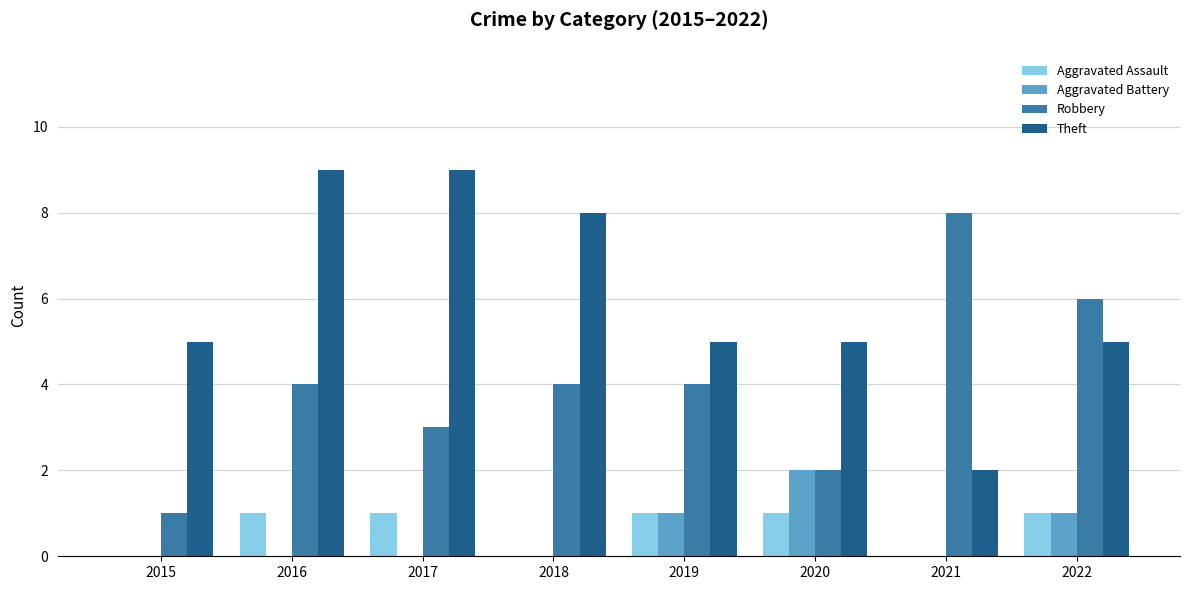

Reading left to right, transcribe all the data shown in this chart.

Aggravated Assault: 0	1	1	0	1	1	0	1
Aggravated Battery: 0	0	0	0	1	2	0	1
Robbery: 1	4	3	4	4	2	8	6
Theft: 5	9	9	8	5	5	2	5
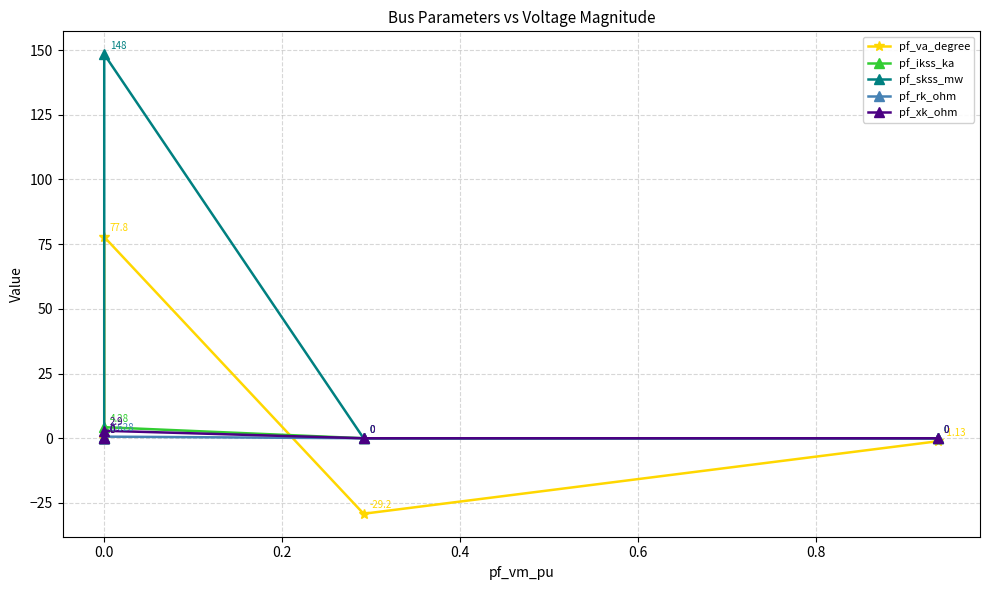

Which series ends up on top after the final intersection of pf_va_degree and pf_xk_ohm?

pf_va_degree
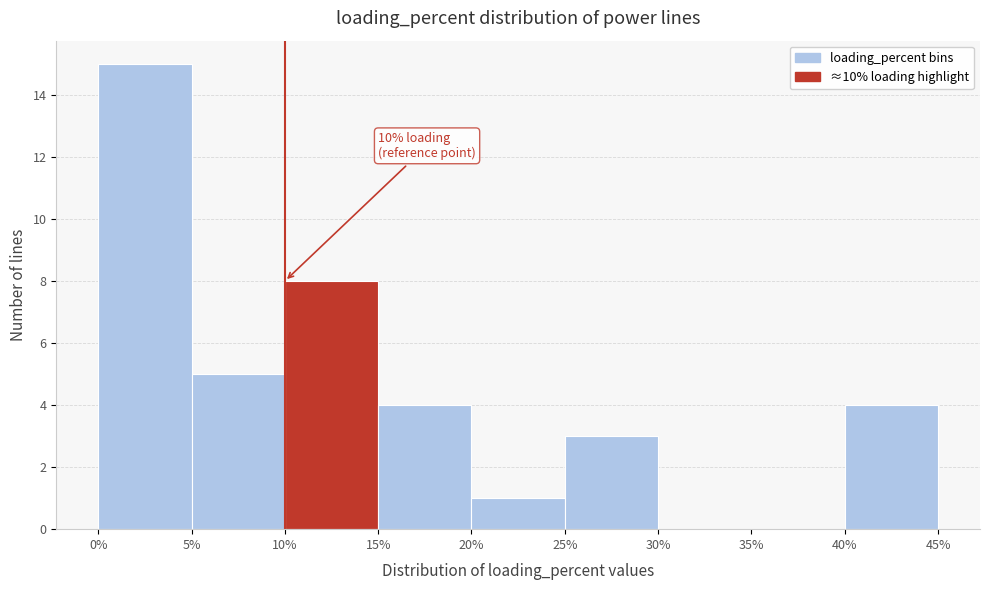

Over which range of the x-axis is the bar tallest?

0% to 5%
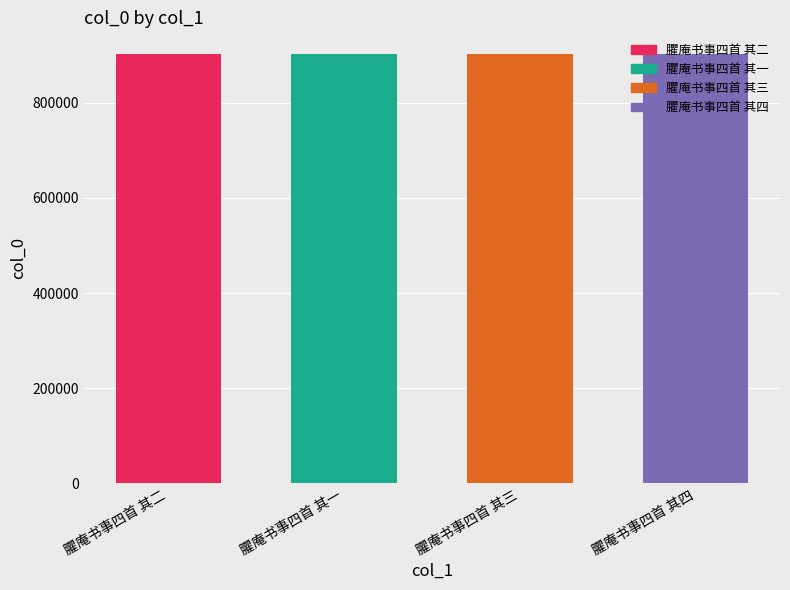

How many data points does each series have?

4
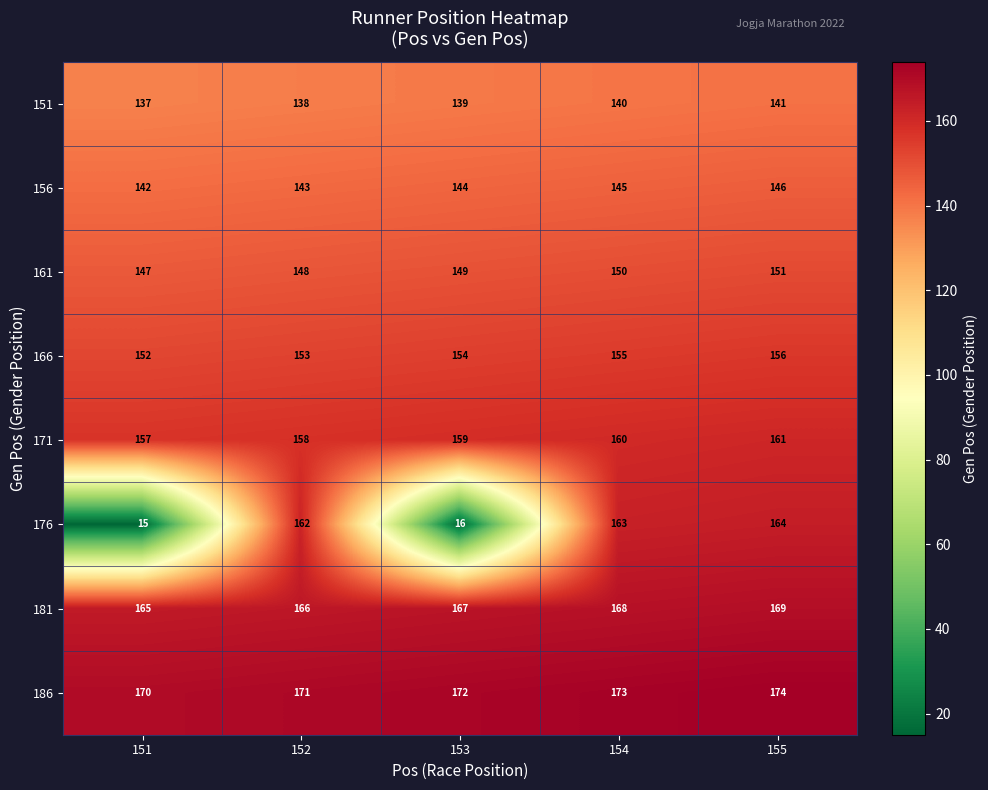

Which series has the largest range (max minus min)?

176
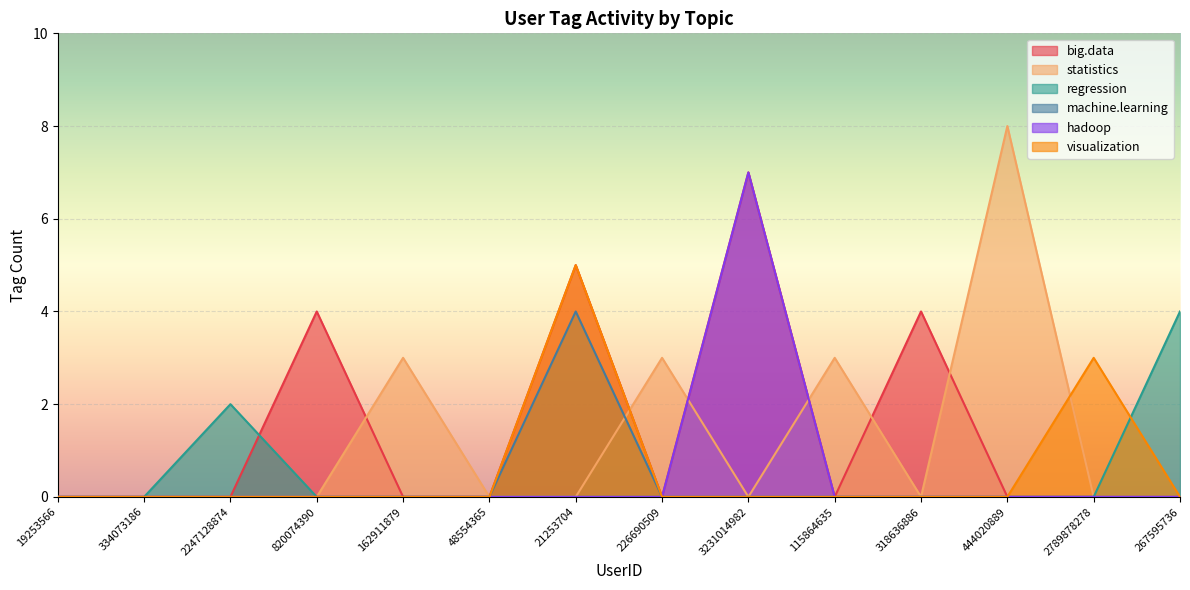

What is the total value across all series at 318636886?

4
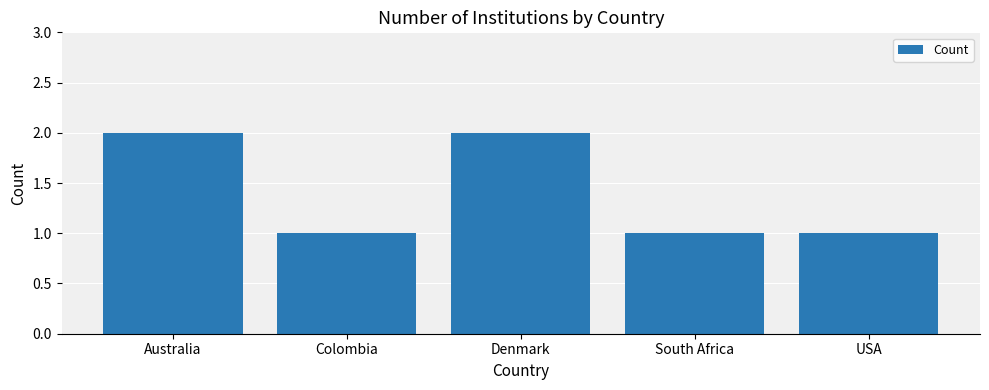

What is the sum of the values at South Africa and Denmark?

3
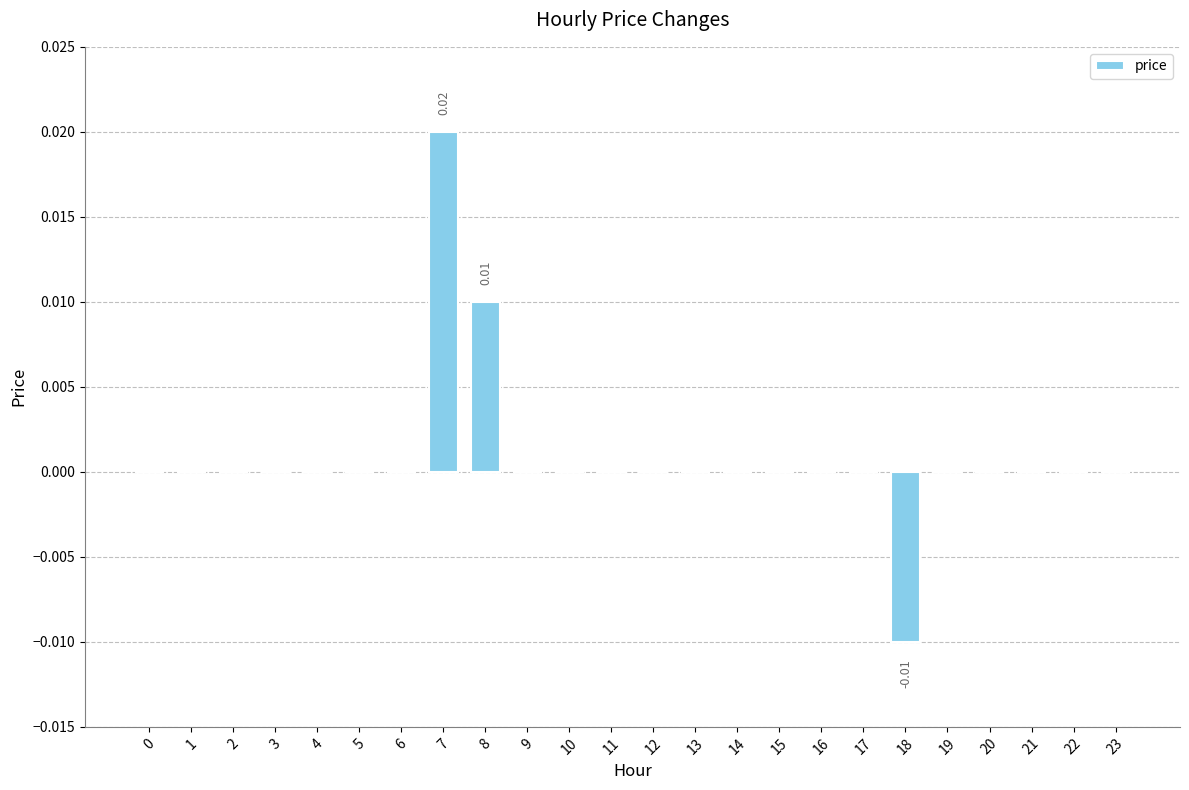

Which has a higher value, 18 or 15?

15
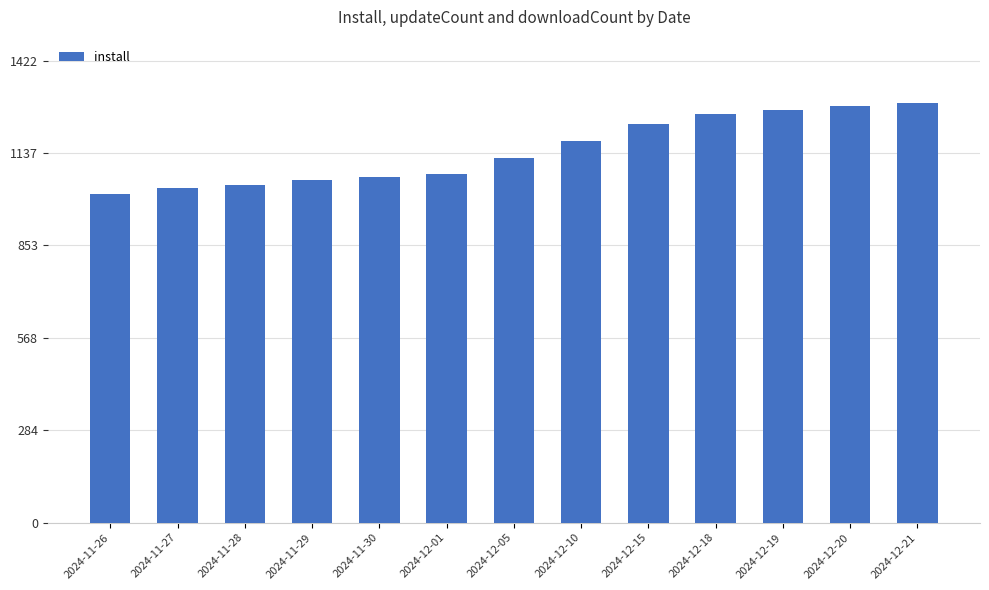

Approximately how many times larger is the value at 2024-11-30 compared to 2024-12-18?

0.8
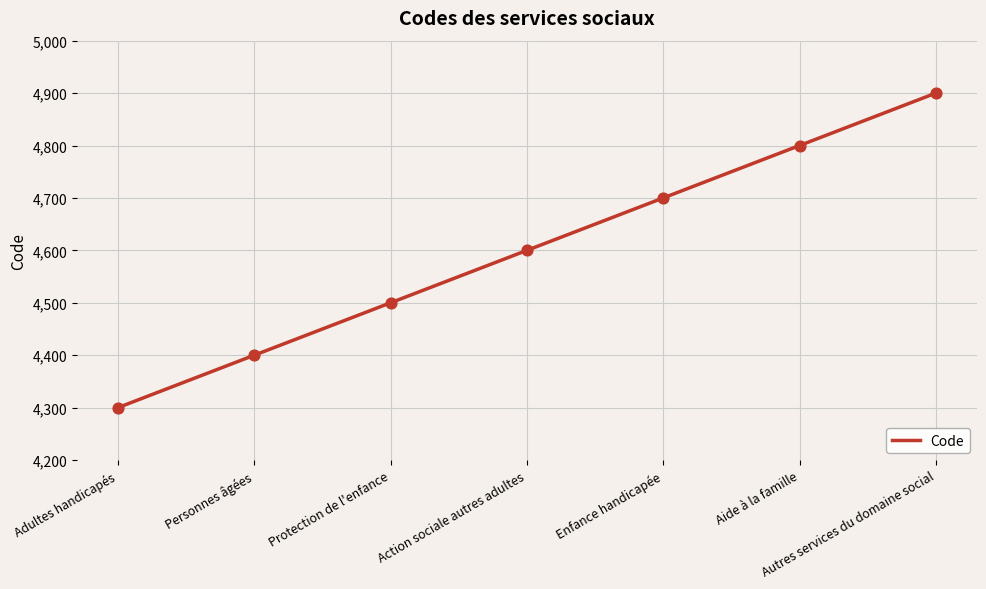

What is the ratio of the value at Protection de l'enfance to the value at Aide à la famille?

0.9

◇ ◇ ◇ ◇ ◇ ◇ ◇

WHAT YOU HAVE TO DO: Could you edit the material above so that every instance of "series" reads "line", with everything else unchanged and the pictures left out?

EXERCISE RESPONSE:
Reading left to right, transcribe all the data shown in this chart.

Aggravated Assault: 0	1	1	0	1	1	0	1
Aggravated Battery: 0	0	0	0	1	2	0	1
Robbery: 1	4	3	4	4	2	8	6
Theft: 5	9	9	8	5	5	2	5

Which line ends up on top after the final intersection of pf_va_degree and pf_xk_ohm?

pf_va_degree

Over which range of the x-axis is the bar tallest?

0% to 5%

How many data points does each line have?

4

Which line has the largest range (max minus min)?

176

What is the total value across all line at 318636886?

4

What is the sum of the values at South Africa and Denmark?

3

Which has a higher value, 18 or 15?

15

Approximately how many times larger is the value at 2024-11-30 compared to 2024-12-18?

0.8

What is the ratio of the value at Protection de l'enfance to the value at Aide à la famille?

0.9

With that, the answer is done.